TASK DESCRIPTION: Whenever a line in the entries below contains "point", copy that line.

────────────────

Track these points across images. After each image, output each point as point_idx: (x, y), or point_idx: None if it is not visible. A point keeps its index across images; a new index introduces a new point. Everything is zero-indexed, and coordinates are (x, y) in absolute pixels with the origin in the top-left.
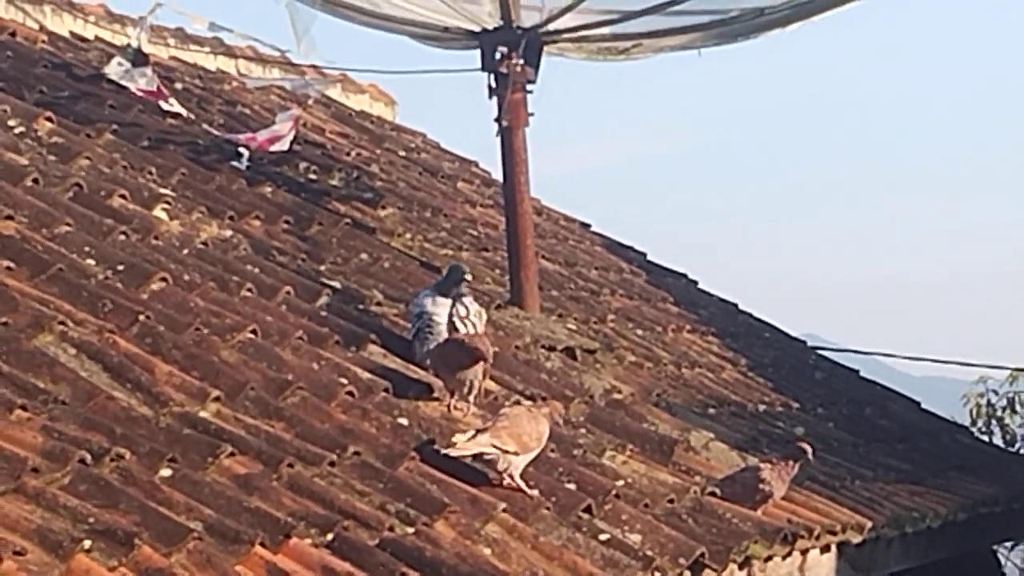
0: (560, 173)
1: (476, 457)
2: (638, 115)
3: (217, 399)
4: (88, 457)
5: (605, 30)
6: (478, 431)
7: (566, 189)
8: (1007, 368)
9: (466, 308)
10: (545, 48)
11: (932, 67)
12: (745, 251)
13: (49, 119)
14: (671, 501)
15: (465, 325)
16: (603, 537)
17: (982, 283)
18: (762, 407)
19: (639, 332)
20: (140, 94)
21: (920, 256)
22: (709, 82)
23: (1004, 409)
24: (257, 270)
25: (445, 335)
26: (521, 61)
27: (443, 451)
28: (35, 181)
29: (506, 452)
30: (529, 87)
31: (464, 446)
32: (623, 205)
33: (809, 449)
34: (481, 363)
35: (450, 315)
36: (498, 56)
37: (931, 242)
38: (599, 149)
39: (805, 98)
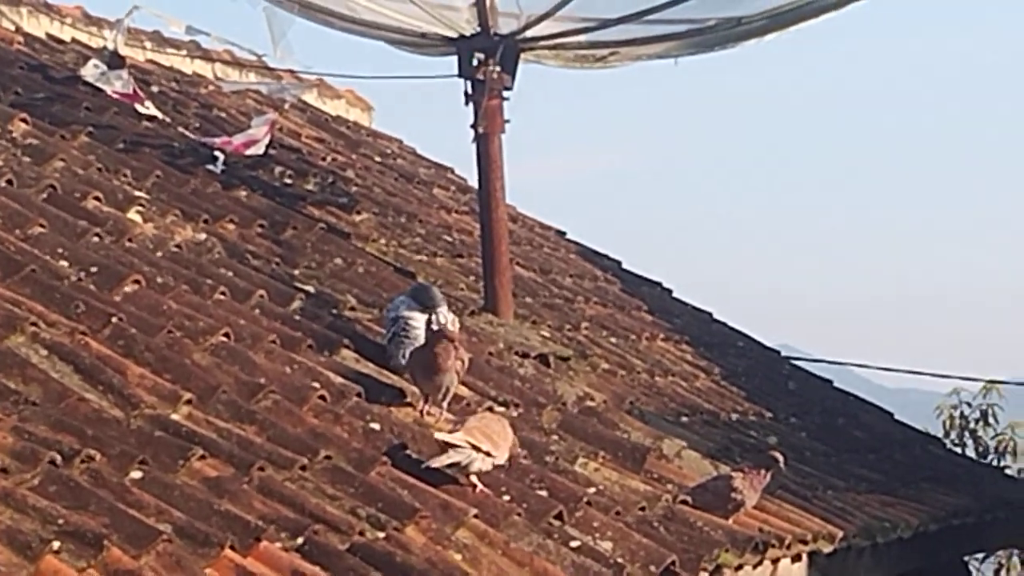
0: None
1: (451, 465)
2: (614, 126)
3: (189, 402)
4: (58, 458)
5: (582, 38)
6: (452, 430)
7: (542, 199)
8: (980, 380)
9: (444, 317)
10: (522, 55)
11: (911, 78)
12: (720, 264)
13: (24, 120)
14: (643, 509)
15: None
16: (574, 544)
17: (957, 299)
18: (735, 416)
19: (613, 340)
20: (116, 96)
21: (896, 272)
22: (687, 93)
23: (977, 421)
24: (231, 273)
25: (421, 341)
26: (498, 68)
27: (423, 465)
28: (9, 182)
29: (479, 451)
30: (506, 94)
31: (444, 442)
32: (598, 215)
33: (781, 458)
34: (458, 363)
35: (427, 323)
36: (475, 63)
37: (908, 258)
38: (575, 160)
39: (783, 111)
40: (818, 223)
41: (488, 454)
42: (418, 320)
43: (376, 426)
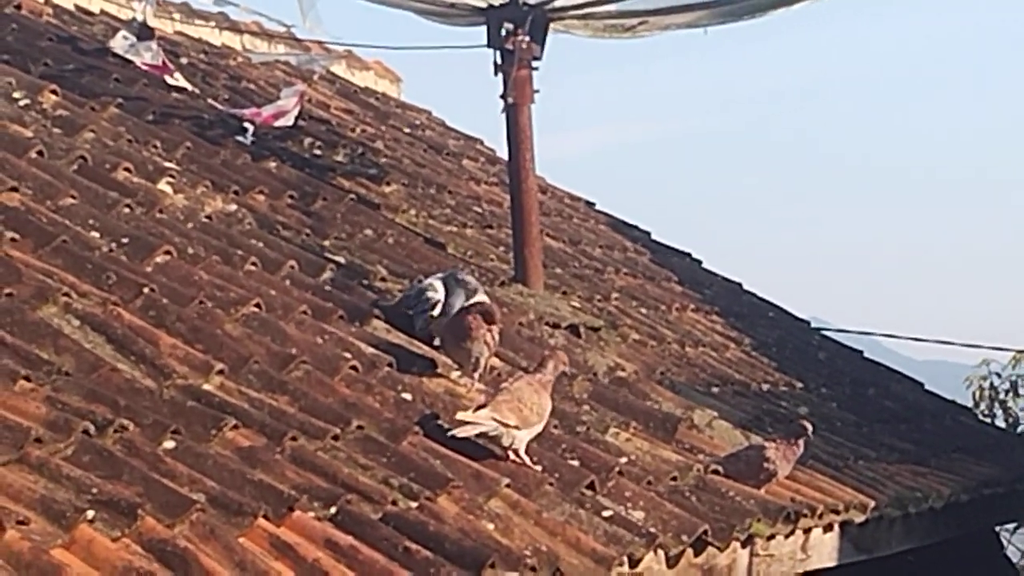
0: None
1: (480, 435)
2: (642, 98)
3: (221, 372)
4: (91, 428)
5: (611, 7)
6: (479, 406)
7: (570, 171)
8: (1010, 350)
9: (474, 288)
10: (551, 25)
11: (944, 49)
12: (750, 235)
13: (54, 92)
14: (674, 479)
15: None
16: (606, 514)
17: (987, 267)
18: (765, 386)
19: (643, 310)
20: (145, 68)
21: (925, 240)
22: (717, 65)
23: (1007, 392)
24: (261, 244)
25: (437, 311)
26: (527, 38)
27: (448, 432)
28: (40, 153)
29: (507, 426)
30: (535, 64)
31: (465, 422)
32: (627, 188)
33: (810, 427)
34: (488, 334)
35: (453, 292)
36: (504, 33)
37: (936, 226)
38: (604, 132)
39: (814, 79)
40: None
41: (517, 427)
42: (439, 291)
43: (408, 396)
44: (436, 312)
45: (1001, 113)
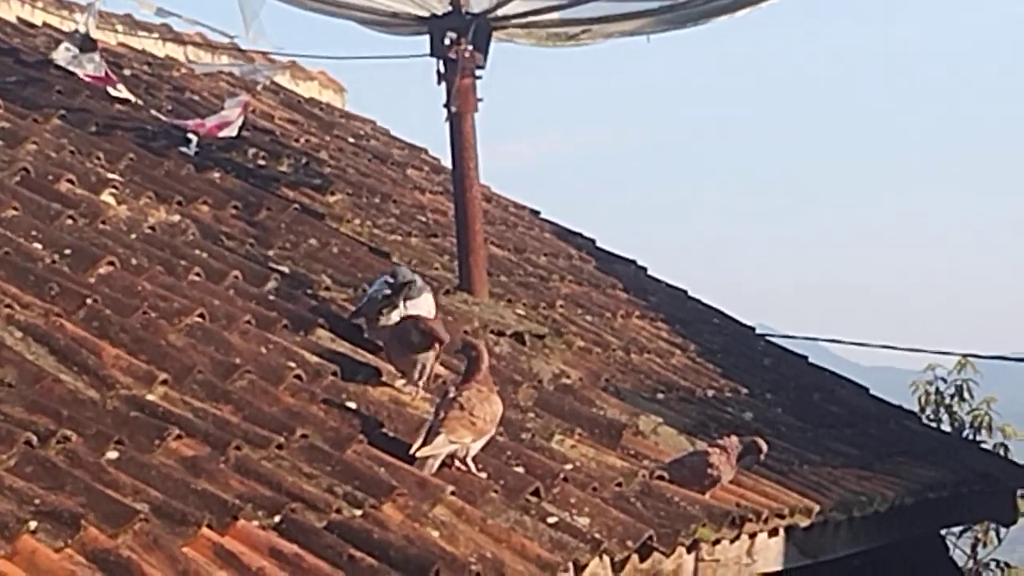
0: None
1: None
2: (583, 108)
3: (164, 382)
4: (34, 439)
5: (554, 15)
6: (431, 430)
7: (515, 182)
8: (955, 355)
9: (422, 300)
10: (494, 33)
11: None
12: (695, 248)
13: None
14: (619, 485)
15: (417, 307)
16: (551, 520)
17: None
18: (711, 392)
19: (588, 318)
20: (88, 80)
21: (871, 256)
22: (661, 76)
23: (952, 396)
24: (205, 255)
25: (394, 318)
26: (470, 47)
27: (416, 455)
28: None
29: (463, 443)
30: (478, 73)
31: (427, 457)
32: (571, 199)
33: (764, 447)
34: (436, 346)
35: (403, 304)
36: (447, 42)
37: (881, 241)
38: (548, 142)
39: (757, 94)
40: (794, 209)
41: (473, 440)
42: (392, 299)
43: (352, 405)
44: (384, 314)
45: (961, 116)
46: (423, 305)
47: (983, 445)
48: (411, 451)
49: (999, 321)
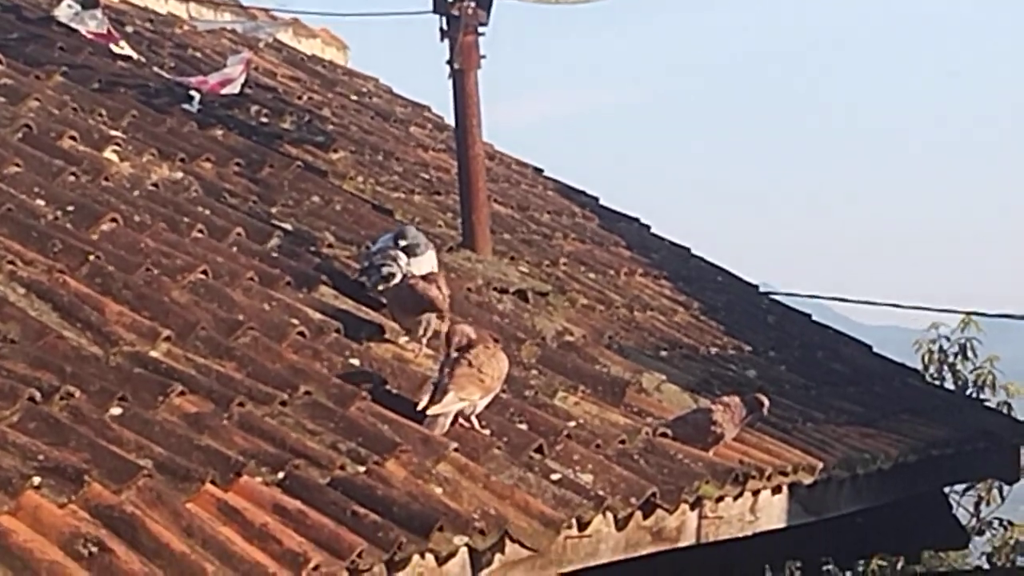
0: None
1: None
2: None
3: (168, 339)
4: (38, 395)
5: None
6: (437, 387)
7: (520, 140)
8: (959, 312)
9: (426, 259)
10: None
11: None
12: (699, 205)
13: None
14: (622, 442)
15: (420, 265)
16: (555, 477)
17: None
18: (714, 350)
19: (591, 275)
20: (90, 37)
21: (875, 208)
22: (666, 34)
23: (956, 355)
24: (208, 212)
25: (397, 276)
26: (473, 3)
27: (427, 412)
28: None
29: (472, 400)
30: (481, 29)
31: (437, 415)
32: (576, 157)
33: (767, 403)
34: (436, 296)
35: (407, 263)
36: None
37: (886, 194)
38: (551, 99)
39: (764, 50)
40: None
41: (480, 397)
42: (396, 255)
43: (355, 361)
44: (397, 271)
45: (970, 82)
46: (426, 264)
47: (986, 403)
48: (419, 408)
49: (1003, 278)
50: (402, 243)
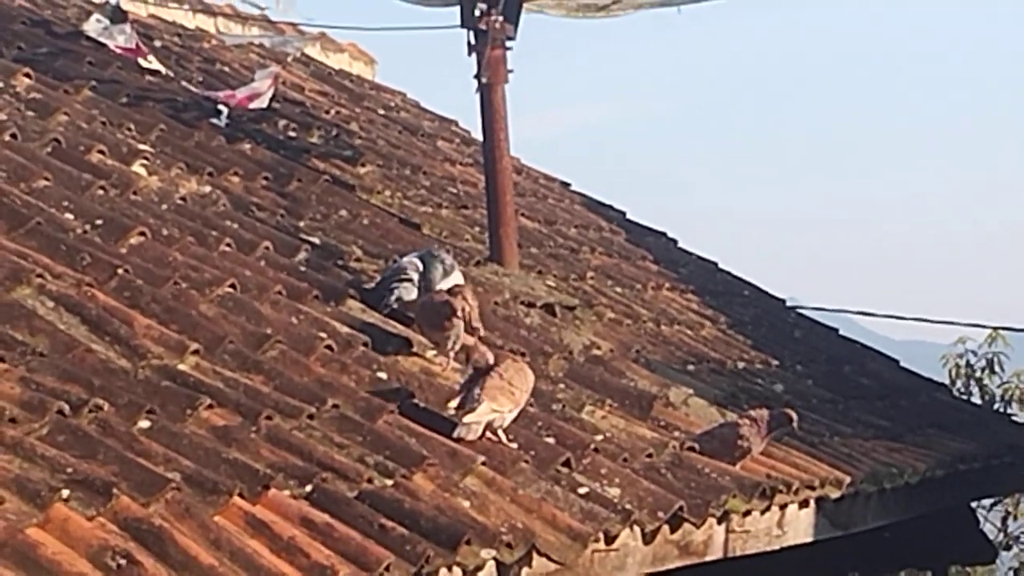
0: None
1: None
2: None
3: (196, 352)
4: (66, 408)
5: None
6: (467, 397)
7: (547, 154)
8: (986, 327)
9: (450, 265)
10: (525, 4)
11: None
12: (726, 217)
13: (27, 75)
14: (650, 456)
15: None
16: (582, 491)
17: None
18: (741, 364)
19: (618, 289)
20: (119, 51)
21: (904, 220)
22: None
23: (983, 370)
24: (236, 225)
25: (413, 292)
26: (501, 17)
27: (456, 435)
28: (13, 136)
29: (502, 412)
30: (509, 44)
31: (471, 420)
32: (602, 170)
33: (795, 418)
34: (459, 318)
35: (431, 278)
36: (478, 12)
37: (913, 206)
38: (577, 113)
39: (790, 59)
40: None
41: (510, 410)
42: (416, 270)
43: (383, 375)
44: (413, 291)
45: (983, 96)
46: (451, 283)
47: (1014, 418)
48: (453, 407)
49: None
50: (429, 262)
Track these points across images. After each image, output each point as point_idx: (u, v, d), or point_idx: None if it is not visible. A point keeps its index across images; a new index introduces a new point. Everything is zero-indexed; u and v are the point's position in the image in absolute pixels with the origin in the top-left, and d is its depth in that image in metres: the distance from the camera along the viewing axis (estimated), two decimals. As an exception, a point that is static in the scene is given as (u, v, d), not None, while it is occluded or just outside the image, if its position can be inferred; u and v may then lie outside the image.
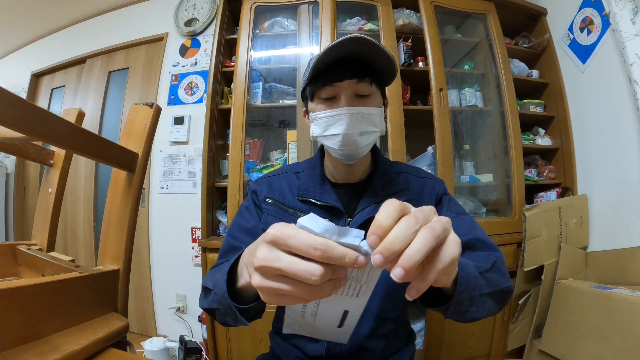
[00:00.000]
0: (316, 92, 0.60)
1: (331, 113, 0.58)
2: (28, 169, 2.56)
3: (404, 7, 1.61)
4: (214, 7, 2.01)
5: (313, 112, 0.62)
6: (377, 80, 0.60)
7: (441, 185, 0.69)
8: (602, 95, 1.47)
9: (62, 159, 0.80)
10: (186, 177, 1.98)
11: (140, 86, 2.17)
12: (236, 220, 0.70)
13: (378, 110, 0.60)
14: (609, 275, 1.31)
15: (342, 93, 0.58)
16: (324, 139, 0.62)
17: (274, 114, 1.76)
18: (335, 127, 0.59)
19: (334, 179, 0.68)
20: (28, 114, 0.42)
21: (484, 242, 0.60)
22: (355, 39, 0.52)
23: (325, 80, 0.58)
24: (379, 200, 0.62)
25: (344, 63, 0.56)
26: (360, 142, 0.59)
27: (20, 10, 2.29)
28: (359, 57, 0.57)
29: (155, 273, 2.02)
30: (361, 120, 0.58)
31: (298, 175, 0.70)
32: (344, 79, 0.56)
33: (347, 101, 0.58)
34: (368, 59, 0.57)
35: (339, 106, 0.58)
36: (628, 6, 1.31)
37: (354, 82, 0.57)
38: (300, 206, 0.65)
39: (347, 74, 0.56)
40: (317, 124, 0.61)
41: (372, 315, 0.62)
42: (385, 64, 0.57)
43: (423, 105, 1.65)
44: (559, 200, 1.57)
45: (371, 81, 0.58)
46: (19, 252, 0.71)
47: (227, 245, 0.66)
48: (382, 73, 0.60)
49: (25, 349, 0.40)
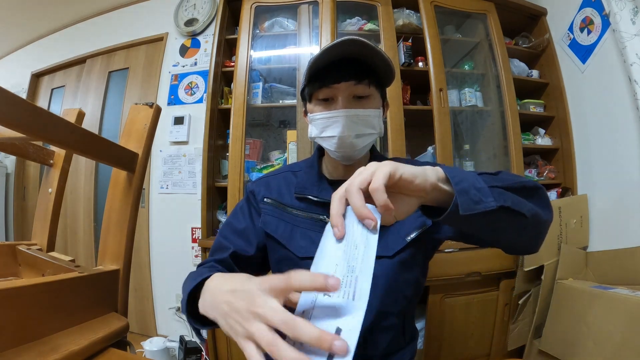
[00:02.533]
0: (314, 93, 0.60)
1: (327, 115, 0.59)
2: (28, 169, 2.56)
3: (404, 7, 1.61)
4: (214, 7, 2.01)
5: (311, 113, 0.62)
6: (377, 81, 0.59)
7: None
8: (602, 95, 1.47)
9: (62, 159, 0.80)
10: (186, 177, 1.98)
11: (140, 86, 2.17)
12: (229, 220, 0.71)
13: (376, 112, 0.60)
14: (609, 275, 1.31)
15: (339, 95, 0.58)
16: (321, 140, 0.62)
17: (274, 114, 1.76)
18: (331, 129, 0.59)
19: (332, 177, 0.68)
20: (28, 114, 0.42)
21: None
22: (351, 41, 0.52)
23: (322, 82, 0.58)
24: None
25: (343, 64, 0.56)
26: (356, 144, 0.59)
27: (20, 10, 2.29)
28: (358, 58, 0.56)
29: (155, 273, 2.02)
30: (358, 122, 0.58)
31: (296, 174, 0.70)
32: (341, 81, 0.56)
33: (344, 103, 0.58)
34: (368, 60, 0.57)
35: (336, 108, 0.58)
36: (628, 6, 1.31)
37: (352, 84, 0.57)
38: (297, 204, 0.66)
39: (345, 75, 0.56)
40: (315, 125, 0.62)
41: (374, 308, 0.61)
42: (383, 66, 0.57)
43: (423, 105, 1.65)
44: (559, 200, 1.57)
45: (370, 83, 0.58)
46: (19, 252, 0.71)
47: (217, 243, 0.67)
48: (382, 74, 0.60)
49: (25, 349, 0.40)
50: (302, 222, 0.64)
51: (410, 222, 0.62)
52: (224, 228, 0.69)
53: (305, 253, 0.62)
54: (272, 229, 0.65)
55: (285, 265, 0.65)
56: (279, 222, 0.66)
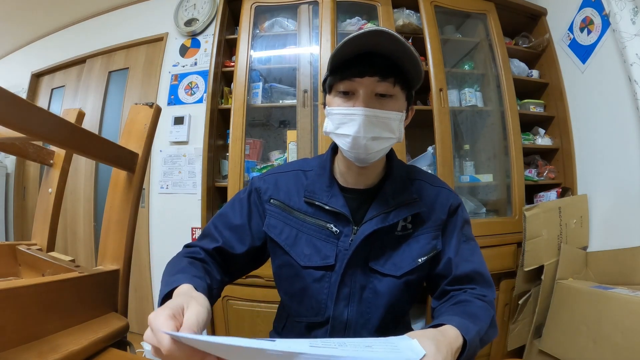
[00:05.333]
0: (334, 85, 0.56)
1: (345, 111, 0.55)
2: (28, 169, 2.56)
3: (404, 7, 1.61)
4: (214, 7, 2.01)
5: (329, 106, 0.58)
6: (403, 82, 0.55)
7: (456, 198, 0.66)
8: (602, 95, 1.47)
9: (62, 159, 0.80)
10: (186, 177, 1.98)
11: (140, 86, 2.17)
12: (226, 209, 0.67)
13: (397, 115, 0.55)
14: (609, 275, 1.31)
15: (360, 90, 0.53)
16: (336, 137, 0.58)
17: (274, 114, 1.76)
18: (347, 126, 0.55)
19: (344, 182, 0.63)
20: (28, 114, 0.42)
21: (483, 276, 0.61)
22: (380, 32, 0.48)
23: (344, 74, 0.54)
24: (389, 209, 0.59)
25: (369, 59, 0.52)
26: (371, 147, 0.55)
27: (20, 10, 2.29)
28: (386, 55, 0.52)
29: (155, 273, 2.02)
30: (376, 124, 0.54)
31: (306, 174, 0.66)
32: (364, 75, 0.52)
33: (364, 100, 0.53)
34: (396, 58, 0.52)
35: (355, 104, 0.54)
36: (628, 6, 1.31)
37: (375, 80, 0.52)
38: (305, 208, 0.62)
39: (369, 70, 0.52)
40: (331, 119, 0.57)
41: (373, 327, 0.61)
42: (411, 65, 0.53)
43: (423, 105, 1.64)
44: (559, 200, 1.57)
45: (395, 82, 0.53)
46: (19, 252, 0.71)
47: (207, 230, 0.65)
48: (410, 75, 0.55)
49: (25, 349, 0.40)
50: (308, 228, 0.61)
51: (423, 246, 0.61)
52: (219, 217, 0.66)
53: (308, 262, 0.60)
54: (275, 233, 0.63)
55: (286, 272, 0.63)
56: (284, 226, 0.63)
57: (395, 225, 0.60)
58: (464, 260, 0.60)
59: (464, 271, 0.60)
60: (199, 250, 0.62)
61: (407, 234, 0.61)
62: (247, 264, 0.68)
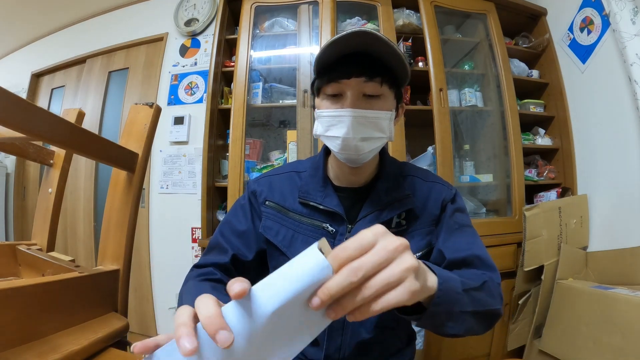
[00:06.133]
0: (322, 88, 0.56)
1: (333, 113, 0.55)
2: (28, 169, 2.56)
3: (404, 7, 1.61)
4: (214, 7, 2.01)
5: (318, 109, 0.58)
6: (391, 81, 0.55)
7: (450, 191, 0.65)
8: (602, 95, 1.47)
9: (62, 159, 0.80)
10: (186, 177, 1.98)
11: (140, 86, 2.17)
12: (229, 217, 0.67)
13: (386, 114, 0.55)
14: (609, 275, 1.31)
15: (348, 91, 0.53)
16: (326, 139, 0.58)
17: (274, 114, 1.76)
18: (336, 128, 0.55)
19: (337, 181, 0.64)
20: (28, 114, 0.42)
21: (483, 260, 0.58)
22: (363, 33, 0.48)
23: (331, 76, 0.53)
24: (382, 207, 0.59)
25: (354, 59, 0.52)
26: (361, 148, 0.55)
27: (21, 10, 2.29)
28: (372, 54, 0.52)
29: (155, 273, 2.02)
30: (365, 124, 0.54)
31: (300, 175, 0.66)
32: (351, 76, 0.52)
33: (352, 101, 0.53)
34: (382, 57, 0.52)
35: (344, 106, 0.54)
36: (628, 6, 1.31)
37: (362, 80, 0.52)
38: (300, 209, 0.62)
39: (356, 71, 0.52)
40: (320, 122, 0.58)
41: (371, 325, 0.61)
42: (397, 63, 0.53)
43: (423, 105, 1.65)
44: (559, 200, 1.57)
45: (382, 81, 0.53)
46: (19, 252, 0.71)
47: (215, 241, 0.64)
48: (397, 73, 0.55)
49: (25, 349, 0.40)
50: (304, 228, 0.61)
51: (417, 242, 0.61)
52: (224, 226, 0.66)
53: None
54: (272, 235, 0.63)
55: None
56: (280, 227, 0.63)
57: (389, 222, 0.60)
58: (458, 246, 0.58)
59: (460, 256, 0.57)
60: (213, 270, 0.60)
61: (401, 231, 0.61)
62: (257, 269, 0.67)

────────────────

WRITTEN RESPONSE:
Track these points across images. After each image, output each point as point_idx: (x, y), or point_idx: None if it is not visible. A point keeps its index across images; a new index introduces a new point. Everything is zero-indexed, and coordinates are (x, y) in absolute pixels with the origin in the top-left.
Track these points across images. After each image, output each point as point_idx: (u, v, d), or point_idx: None if it is not visible. A point keeps its index across images; a new index introduces a new point. Everything is zero-indexed; u and v are the point's position in the image in absolute pixels with the origin in the top-left, and d is its depth in that image in metres: the distance from the camera along the viewing axis (estimated), two decimals. As an exception, a point that is static in the scene is given as (u, v, d), not None, while it is occluded or just outside the image, if its position can be inferred; u and v may then lie outside the image.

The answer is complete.